La Commission européenne avait sommé l’entreprise américaine de rembourser ces avantages fiscaux jugés indus. Elle essuie ainsi un énorme revers dans sa bataille face aux GAFA.
C’est une manche décisive remportée par Apple, et un revers majeur pour la Commission européenne. La justice européenne a annulé, mardi 15 juillet, la décision de la Commission, qui avait sommé Apple, à l’été 2016, de rembourser à l’Irlande 13 milliards d’euros d’avantages fiscaux jugés indus. La Commission n’est pas parvenue à démontrer « l’existence d’un avantage économique sélectif », selon les juges européens.
Cet arrêt, très attendu, intervient la veille d’une autre décision dans un dossier tout aussi sensible, qui concerne cette fois Facebook et les transferts de données personnelles de l’Europe vers le reste du monde.
Apple et l’Irlande se sont tous deux « félicités » de la décision des juges européens. « Nous saluons le jugement de la Cour européenne », a souligné le ministère irlandais des finances, affirmant qu’il « n’y a jamais eu de traitement spécial » pour Apple.
Dans le cas d’Apple, l’affaire remonte au 30 août 2016 : la commissaire européenne à la concurrence, Margrethe Vestager, aujourd’hui vice-présidente de la Commission européenne, décide de frapper un grand coup contre la marque à la pomme.
Selon l’enquête de la Commission, Apple a rapatrié en Irlande entre 2003 et 2014 l’ensemble des revenus engrangés en Europe (ainsi qu’en Afrique, au Moyen-Orient et en Inde) car l’entreprise y bénéficiait d’un traitement fiscal favorable, grâce à un accord passé avec les autorités de Dublin.
Le groupe a ainsi échappé à la quasi-totalité des impôts dont il aurait dû s’acquitter sur cette période, soit environ 13 milliards d’euros, selon les calculs de la Commission. Un avantage qui constitue pour Bruxelles une « aide d’Etat » illégale, puisqu’elle se fait aux dépens d’autres entreprises soumises à des conditions moins favorables.
Pour Dublin, néanmoins, il n’y avait rien d’illégal. Connue pour ses positions « pro-business », l’Irlande a attiré sur l’île de nombreuses multinationales, pourvoyeuses d’emplois, grâce à une fiscalité avantageuse. C’est d’ailleurs pour cette raison que l’Irlande, comme Apple, avait fait appel de la décision de la Commission. « La Commission a outrepassé ses pouvoirs et violé la souveraineté » irlandaise concernant l’impôt sur les sociétés, avait affirmé Dublin.

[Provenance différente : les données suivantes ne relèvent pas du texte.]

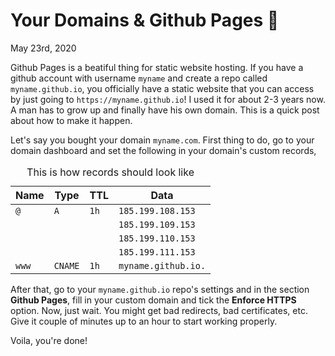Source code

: * Your Domains & Github Pages 🦉

May 23rd, 2020

Github Pages is a beatiful thing for static website hosting. If you have a
github account with username =myname= and create a repo called
=myname.github.io=, you officially have a static website that you can access by
just going to =https://myname.github.io=! I used it for about 2-3 years now. A
man has to grow up and finally have his own domain. This is a quick post about
how to make it happen. 

Let's say you bought your domain =myname.com=. First thing to do, go to your
domain dashboard and set the following in your domain's custom records,

#+caption: This is how records should look like
| Name | Type  | TTL | Data              |
|------+-------+-----+-------------------|
| =@=    | =A=     | =1h=  | =185.199.108.153=   |
|      |       |     | =185.199.109.153=   |
|      |       |     | =185.199.110.153=   |
|      |       |     | =185.199.111.153=   |
| =www=  | =CNAME= | =1h=  | =myname.github.io.= |

After that, go to your =myname.github.io= repo's settings and in the section
*Github Pages*, fill in your custom domain and tick the *Enforce HTTPS*
option. Now, just wait. You might get bad redirects, bad certificates, etc. Give
it couple of minutes up to an hour to start working properly.

Voila, you're done!
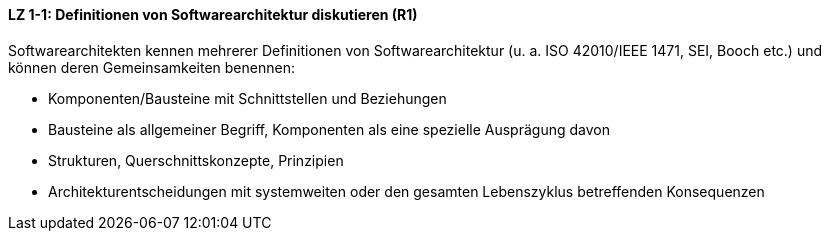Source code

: ==== LZ 1-1: Definitionen von Softwarearchitektur diskutieren (R1)
Softwarearchitekten kennen mehrerer Definitionen von Softwarearchitektur (u. a. ISO 42010/IEEE 1471, SEI, Booch etc.) und können deren Gemeinsamkeiten benennen:

*	Komponenten/Bausteine mit Schnittstellen und Beziehungen
*	Bausteine als allgemeiner Begriff, Komponenten als eine spezielle Ausprägung davon
*	Strukturen, Querschnittskonzepte, Prinzipien
*	Architekturentscheidungen mit systemweiten oder den gesamten Lebenszyklus betreffenden Konsequenzen
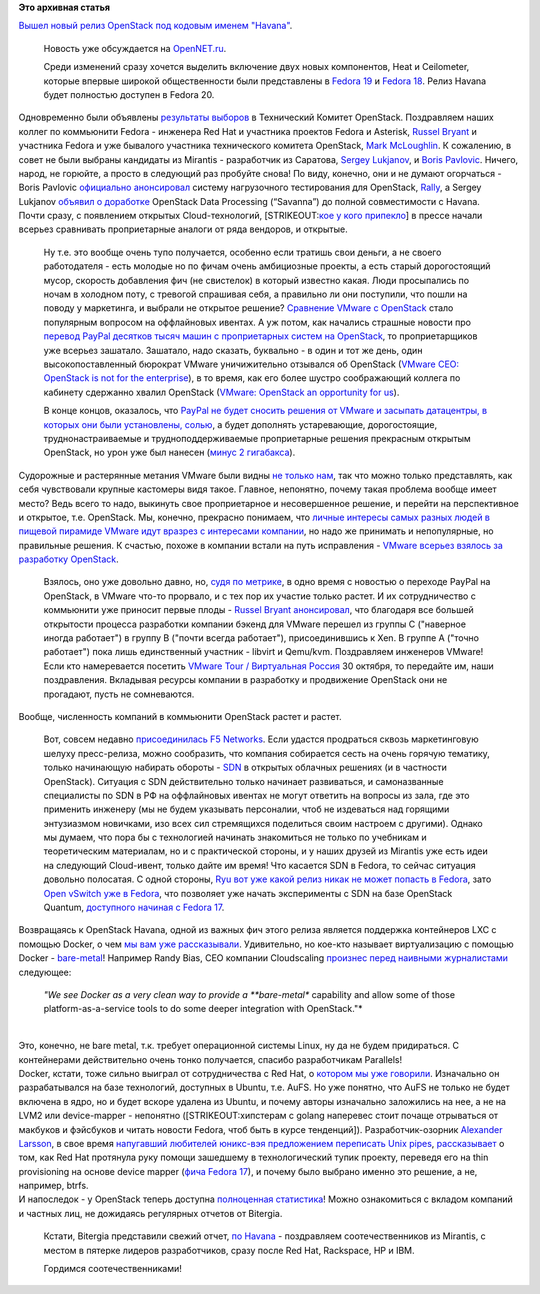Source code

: .. title: Облачные новости
.. slug: Облачные-новости
.. date: 2013-10-18 16:24:29
.. tags:
.. category:
.. link:
.. description:
.. type: text
.. author: Peter Lemenkov

**Это архивная статья**


| `Вышел новый релиз OpenStack под кодовым именем
  "Havana" <https://thread.gmane.org/gmane.comp.cloud.openstack.announce/38>`__.

  Новость уже обсуждается на
  `OpenNET.ru <https://www.opennet.ru/opennews/art.shtml?num=38198>`__.

  Среди изменений cразу хочется выделить включение двух новых
  компонентов, Heat и Ceilometer, которые впервые широкой общественности
  были представлены в `Fedora
  19 <https://fedoraproject.org/wiki/Features/OpenStack_Grizzly>`__ и
  `Fedora 18 <https://fedoraproject.org/wiki/Features/Heat>`__. Релиз
  Havana будет полностью доступен в Fedora 20.

| Одновременно были объявлены `результаты
  выборов <https://thread.gmane.org/gmane.comp.cloud.openstack.announce/39>`__
  в Технический Комитет OpenStack. Поздравляем наших коллег по
  коммьюнити Fedora - инженера Red Hat и участника проектов Fedora и
  Asterisk, `Russel Bryant <https://www.openhub.net/accounts/russellb>`__
  и участника Fedora и уже бывалого участника технического комитета
  OpenStack, `Mark
  McLoughlin <https://www.openhub.net/accounts/markmc>`__. К сожалению, в
  совет не были выбраны кандидаты из Mirantis - разработчик из Саратова,
  `Sergey Lukjanov <https://www.openhub.net/accounts/Frostman>`__, и
  `Boris Pavlovic <https://launchpad.net/~boris-42>`__. Ничего, народ,
  не горюйте, а просто в следующий раз пробуйте снова! По виду, конечно,
  они и не думают огорчаться - Boris Pavlovic `официально
  анонсировал <https://thread.gmane.org/gmane.comp.cloud.openstack.devel/6397>`__
  систему нагрузочного тестирования для OpenStack,
  `Rally <https://wiki.openstack.org/wiki/Rally>`__, а Sergey Lukjanov
  `объявил о
  доработке <https://thread.gmane.org/gmane.comp.cloud.openstack.devel/6484>`__
  OpenStack Data Processing (“Savanna”) до полной совместимости с
  Havana.

| Почти сразу, с появлением открытых Cloud-технологий, [STRIKEOUT:`кое у
  кого припекло <http://www.vmware.com/getthefacts>`__] в прессе начали
  всерьез сравнивать проприетарные аналоги от ряда вендоров, и открытые.

  Ну т.е. это вообще очень тупо получается, особенно если тратишь свои
  деньги, а не своего работодателя - есть молодые но по фичам очень
  амбициозные проекты, а есть старый дорогостоящий мусор, скорость
  добавления фич (не свистелок) в который известно какая. Люди
  просыпались по ночам в холодном поту, с тревогой спрашивая себя, а
  правильно ли они поступили, что пошли на поводу у маркетинга, и
  выбрали не открытое решение? `Сравнение VMware c
  OpenStack <http://www.mirantis.ru/company/news/vmware_vs_openstack/>`__
  стало популярным вопросом на оффлайновых ивентах. А уж потом, как
  начались страшные новости про `перевод PayPal десятков тысяч машин с
  проприетарных систем на OpenStack </content/Короткие-новости-3>`__, то
  проприетарщиков уже всерьез зашатало. Зашатало, надо сказать,
  буквально - в один и тот же день, один высокопоставленный бюрократ
  VMware уничижительно отзывался об OpenStack (`VMware CEO: OpenStack is
  not for the
  enterprise <http://www.networkworld.com/news/2013/081413-vmware-ceo-openstack-is-not-272867.html>`__),
  в то время, как его более шустро соображающий коллега по кабинету
  сдержанно хвалил OpenStack (`VMware: OpenStack an opportunity for
  us <http://www.zdnet.com/vmware-openstack-an-opportunity-for-us-7000019405/>`__).

  В конце концов, оказалось, что `PayPal не будет сносить решения от
  VMware и засыпать датацентры, в которых они были установлены,
  солью <http://www.informationweek.com/cloud-computing/infrastructure/paypal-openstack-wont-replace-vmware-in/240161637>`__,
  а будет дополнять устаревающие, дорогостоящие, труднонастраиваемые и
  трудноподдерживаемые проприетарные решения прекрасным открытым
  OpenStack, но урон уже был нанесен (`минус 2
  гигабакса <http://www.forbes.com/sites/reuvencohen/2013/03/26/vmware-loses-more-than-2-billion-in-market-cap-on-paypal-ebay-rumors/>`__).

| Судорожные и растерянные метания VMware были видны `не только
  нам <http://www.eweek.com/blogs/first-read/vmwares-love-hate-relationship-with-openstack.html>`__,
  так что можно только представлять, как себя чувствовали крупные
  кастомеры видя такое. Главное, непонятно, почему такая проблема вообще
  имеет место? Ведь всего то надо, выкинуть свое проприетарное и
  несовершенное решение, и перейти на перспективное и открытое, т.е.
  OpenStack. Мы, конечно, прекрасно понимаем, что `личные интересы самых
  разных людей в пищевой пирамиде VMware идут вразрез с интересами
  компании <http://lurkmore.to/Откат>`__, но надо же принимать и
  непопулярные, но правильные решения. К счастью, похоже в компании
  встали на путь исправления - `VMware всерьез взялось за разработку
  OpenStack <http://www.eweek.com/cloud/vmware-doubles-down-on-openstack-havana-cloud.html>`__.

  Взялось, оно уже довольно давно, но, `судя по
  метрике <http://stackalytics.com/?release=all&company=vmware>`__, в
  одно время с новостью о переходе PayPal на OpenStack, в VMware что-то
  прорвало, и с тех пор их участие только растет. И их сотрудничество с
  коммьюнити уже приносит первые плоды - `Russel Bryant
  анонсировал <https://thread.gmane.org/gmane.comp.cloud.openstack.devel/6444>`__,
  что благодаря все большей открытости процесса разработки компании
  бэкенд для VMware перешел из группы C ("наверное иногда работает") в
  группу B ("почти всегда работает"), присоединившись к Xen. В группе A
  ("точно работает") пока лишь единственный участник - libvirt и
  Qemu/kvm. Поздравляем инженеров VMware! Если кто намеревается посетить
  `VMware Tour / Виртуальная
  Россия <http://www.vtrussia.ru/programme/>`__ 30 октября, то передайте
  им, наши поздравления. Вкладывая ресурсы компании в разработку и
  продвижение OpenStack они не прогадают, пусть не сомневаются.

| Вообще, численность компаний в коммьюнити OpenStack растет и растет.

  Вот, совсем недавно `присоединилась F5
  Networks <http://www.f5.com/about/news/press/2013/20131015a/>`__. Если
  удастся продраться сквозь маркетинговую шелуху пресс-релиза, можно
  сообразить, что компания собирается сесть на очень горячую тематику,
  только начинающую набирать обороты -
  `SDN <https://ru.wikipedia.org/wiki/Программно-конфигурируемая_сеть>`__
  в открытых облачных решениях (и в частности OpenStack). Ситуация с SDN
  действительно только начинает развиваться, и самоназванные специалисты
  по SDN в РФ на оффлайновых ивентах не могут ответить на вопросы из
  зала, где это применить инженеру (мы не будем указывать персоналии,
  чтоб не издеваться над горящими энтузиазмом новичками, изо всех сил
  стремящихся поделиться своим настроем с другими). Однако мы думаем,
  что пора бы с технологией начинать знакомиться не только по учебникам
  и теоретическим материалам, но и с практической стороны, и у наших
  друзей из Mirantis уже есть идеи на следующий Cloud-ивент, только
  дайте им время! Что касается SDN в Fedora, то сейчас ситуация довольно
  полосатая. С одной стороны, `Ryu вот уже какой релиз никак не может
  попасть в Fedora <https://fedoraproject.org/wiki/Changes/Ryu>`__, зато
  `Open vSwitch уже в
  Fedora <http://rbergero.fedorapeople.org/slides/SDN.html>`__, что
  позволяет уже начать эксперименты с SDN на базе OpenStack Quantum,
  `доступного начиная с Fedorа
  17 <https://fedoraproject.org/wiki/Features/OpenStack_Quantum>`__.

| Возвращаясь к OpenStack Havana, одной из важных фич этого релиза
  является поддержка контейнеров LXC с помощью Docker, о чем `мы вам уже
  рассказывали </content/Короткие-новости-12>`__. Удивительно, но
  кое-кто называет виртуализацию с помощью Docker -
  `bare-metal <https://ru.wikipedia.org/wiki/Bare_metal>`__! Например
  Randy Bias, CEO компании Cloudscaling `произнес перед наивными
  журналистами <http://www.theregister.co.uk/2013/10/18/openstack_havana/>`__
  следующее:

    *"We see Docker as a very clean way to provide a **bare-metal**
    capability and allow some of those platform-as-a-service tools to do
    some deeper integration with OpenStack."*

| 
| Это, конечно, не bare metal, т.к. требует операционной системы Linux,
  ну да не будем придираться. С контейнерами действительно очень тонко
  получается, спасибо разработчикам Parallels!
| Docker, кстати, тоже сильно выиграл от сотрудничества с Red Hat, о
  `котором мы уже говорили </content/red-hat-и-docker>`__. Изначально он
  разрабатывался на базе технологий, доступных в Ubuntu, т.е. AuFS. Но
  уже понятно, что AuFS не только не будет включена в ядро, но и будет
  вскоре удалена из Ubuntu, и почему авторы изначально заложились на
  нее, а не на LVM2 или device-mapper - непонятно ([STRIKEOUT:хипстерам
  с golang наперевес стоит почаще отрываться от макбуков и фэйсбуков и
  читать новости Fedora, чтоб быть в курсе тенденций]).
  Разработчик-озорник `Alexander
  Larsson <https://www.openhub.net/accounts/alexl>`__, в свое время
  `напугавший любителей юникс-вэя предложением переписать Unix
  pipes </content/Предложены-радикальные-изменения-в-работу-unix-pipes>`__,
  `рассказывает <http://blogs.gnome.org/alexl/2013/10/15/adventures-in-docker-land/>`__
  о том, как Red Hat протянула руку помощи зашедшему в технологический
  тупик проекту, переведя его на thin provisioning на основе device
  mapper (`фича Fedora
  17 <https://fedoraproject.org/wiki/Features/ThinProvisioning>`__), и
  почему было выбрано именно это решение, а не, например, btrfs.

| И напоследок - у OpenStack теперь доступна `полноценная
  статистика <http://stackalytics.com/>`__! Можно ознакомиться с вкладом
  компаний и частных лиц, не дожидаясь регулярных отчетов от Bitergia.

  Кстати, Bitergia представили свежий отчет, `по
  Havana <http://blog.bitergia.com/2013/10/17/the-openstack-havana-release/>`__
  - поздравляем соотечественников из Mirantis, с местом в пятерке
  лидеров разработчиков, сразу после Red Hat, Rackspace, HP и IBM.

  Гордимся соотечественниками!

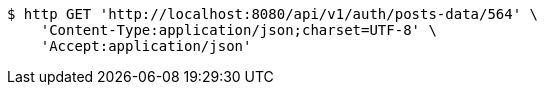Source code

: [source,bash]
----
$ http GET 'http://localhost:8080/api/v1/auth/posts-data/564' \
    'Content-Type:application/json;charset=UTF-8' \
    'Accept:application/json'
----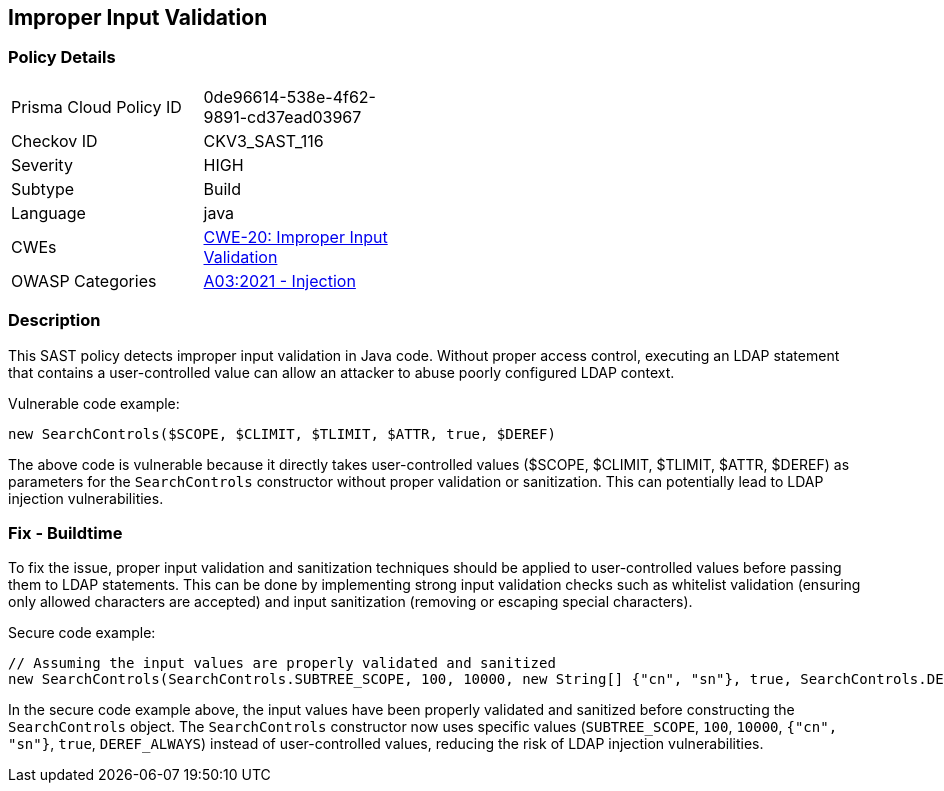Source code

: 
== Improper Input Validation

=== Policy Details

[width=45%]
[cols="1,1"]
|=== 
|Prisma Cloud Policy ID 
| 0de96614-538e-4f62-9891-cd37ead03967

|Checkov ID 
|CKV3_SAST_116

|Severity
|HIGH

|Subtype
|Build

|Language
|java

|CWEs
|https://cwe.mitre.org/data/definitions/20.html[CWE-20: Improper Input Validation]

|OWASP Categories
|https://owasp.org/Top10/A03_2021-Injection/[A03:2021 - Injection]

|=== 

=== Description

This SAST policy detects improper input validation in Java code. Without proper access control, executing an LDAP statement that contains a user-controlled value can allow an attacker to abuse poorly configured LDAP context.

Vulnerable code example:

[source,java]
----
new SearchControls($SCOPE, $CLIMIT, $TLIMIT, $ATTR, true, $DEREF)
----

The above code is vulnerable because it directly takes user-controlled values ($SCOPE, $CLIMIT, $TLIMIT, $ATTR, $DEREF) as parameters for the `SearchControls` constructor without proper validation or sanitization. This can potentially lead to LDAP injection vulnerabilities.

=== Fix - Buildtime

To fix the issue, proper input validation and sanitization techniques should be applied to user-controlled values before passing them to LDAP statements. This can be done by implementing strong input validation checks such as whitelist validation (ensuring only allowed characters are accepted) and input sanitization (removing or escaping special characters).

Secure code example:

[source,java]
----
// Assuming the input values are properly validated and sanitized
new SearchControls(SearchControls.SUBTREE_SCOPE, 100, 10000, new String[] {"cn", "sn"}, true, SearchControls.DEREF_ALWAYS)
----

In the secure code example above, the input values have been properly validated and sanitized before constructing the `SearchControls` object. The `SearchControls` constructor now uses specific values (`SUBTREE_SCOPE`, `100`, `10000`, `{"cn", "sn"}`, `true`, `DEREF_ALWAYS`) instead of user-controlled values, reducing the risk of LDAP injection vulnerabilities.
    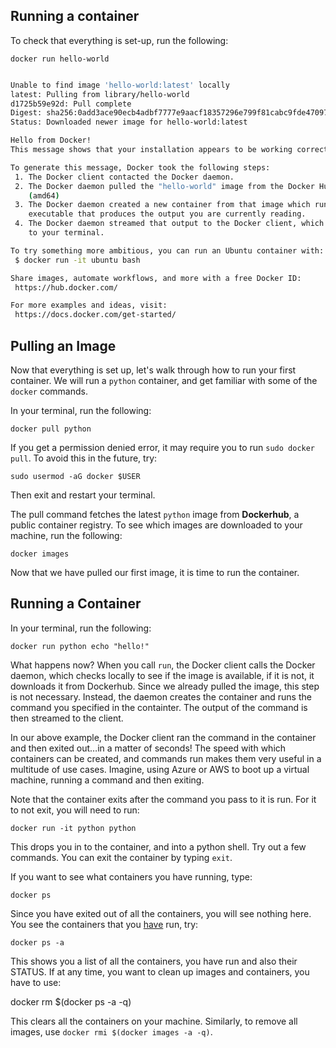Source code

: ** Running a container

To check that everything is set-up, run the following:

#+BEGIN_EXAMPLE
 docker run hello-world
#+END_EXAMPLE

#+BEGIN_SRC sh

Unable to find image 'hello-world:latest' locally
latest: Pulling from library/hello-world
d1725b59e92d: Pull complete
Digest: sha256:0add3ace90ecb4adbf7777e9aacf18357296e799f81cabc9fde470971e499788
Status: Downloaded newer image for hello-world:latest

Hello from Docker!
This message shows that your installation appears to be working correctly.

To generate this message, Docker took the following steps:
 1. The Docker client contacted the Docker daemon.
 2. The Docker daemon pulled the "hello-world" image from the Docker Hub.
    (amd64)
 3. The Docker daemon created a new container from that image which runs the
    executable that produces the output you are currently reading.
 4. The Docker daemon streamed that output to the Docker client, which sent it
    to your terminal.

To try something more ambitious, you can run an Ubuntu container with:
 $ docker run -it ubuntu bash

Share images, automate workflows, and more with a free Docker ID:
 https://hub.docker.com/

For more examples and ideas, visit:
 https://docs.docker.com/get-started/
 
#+END_SRC


** Pulling an Image

Now that everything is set up, let's walk through how to run your first container. We will run a =python= container, and get familiar with some of the =docker= commands.

In your terminal, run the following:

#+BEGIN_EXAMPLE
 docker pull python
#+END_EXAMPLE

If you get a permission denied error, it may require you to run =sudo docker pull=. To avoid this in the future, try:

#+BEGIN_EXAMPLE
 sudo usermod -aG docker $USER
#+END_EXAMPLE

Then exit and restart your terminal.

The pull command fetches the latest =python= image from *Dockerhub*, a public container registry. To see which images are downloaded to your machine, run the following:

#+BEGIN_EXAMPLE
 docker images
#+END_EXAMPLE

Now that we have pulled our first image, it is time to run the container.

** Running a Container
In your terminal, run the following:
#+BEGIN_EXAMPLE
 docker run python echo "hello!"
#+END_EXAMPLE

What happens now? When you call =run=, the Docker client calls the Docker daemon, which checks locally to see if the image is available, if it is not, it downloads it from Dockerhub. Since we already pulled the image, this step is not necessary. Instead, the daemon creates the container and runs the command you specified in the containter. The output of the command is then streamed to the client.

In our above example, the Docker client ran the command in the container and then exited out...in a matter of seconds! The speed with which containers can be created, and commands run makes them very useful in a multitude of use cases. Imagine, using Azure or AWS to boot up a virtual machine, running a command and then exiting.

Note that the container exits after the command you pass to it is run. For it to not exit, you will need to run:
#+BEGIN_EXAMPLE
 docker run -it python python
#+END_EXAMPLE

This drops you in to the container, and into a python shell. Try out a few commands. You can exit the container by typing =exit=.

If you want to see what containers you have running, type:
#+BEGIN_EXAMPLE
 docker ps
#+END_EXAMPLE

Since you have exited out of all the containers, you will see nothing here. You see the containers that you _have_ run, try:

#+BEGIN_EXAMPLE
 docker ps -a
#+END_EXAMPLE

This shows you a list of all the containers, you have run and also their STATUS. If at any time, you want to clean up images and containers, you have to use:
#+BEGIN_EXAMPLE
 docker rm $(docker ps -a -q)
 
This clears all the containers on your machine. Similarly, to remove all images, use =docker rmi $(docker images -a -q)=.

Quant au patron d’Apple, Tim Cook, il avait qualifié l’affaire de « foutaise politique ».
L’arrêt de mercredi est susceptible d’appel. « Je pense que ce sera une étape intermédiaire, importante certes, mais certainement pas la fin de l’histoire », estimait peu avant M. Lamadrid, un avocat spécialisé dans les affaires de concurrence du cabinet Garrigues à Bruxelles.
Généralement, lorsque les affaires font l’objet d’un pourvoi devant la Cour, la décision définitive intervient environ seize mois plus tard. Donc, dans le cas d’Apple, cette décision serait rendue au cours de l’année 2021.
Dans deux affaires similaires, les juges européens avaient donné en septembre 2019 un premier aperçu de leur analyse. Ils avaient réfuté les arguments de la Commission européenne concernant la chaîne américaine de cafés Starbucks, sommée de rembourser jusqu’à 30 millions d’euros d’arriérés d’impôts aux Pays-Bas. En revanche, dans le cas de Fiat, ils avaient donné raison à Bruxelles, qui exigeait du groupe italien le versement au Luxembourg d’une somme identique pour avantages fiscaux indus.
Cette affaire survient dans un contexte bien particulier, où plusieurs pays européens, dont la France, veulent parvenir à une meilleure imposition des géants du numérique, partout où ils réalisent des profits.
Cependant, dans une UE à vingt-sept, où toutes les questions fiscales se décident à l’unanimité, il n’est guère facile de s’entendre. « Outre l’Irlande, les Pays-Bas, Chypre, Malte et le Luxembourg mènent également des politiques fiscales favorables aux multinationales », observe Tove Ryding de l’ONG internationale Eurodad. « Avoir un système fiscal plein de failles et les combler ensuite en utilisant les règles sur les aides d’État n’est pas du tout efficace », ajoute l’experte.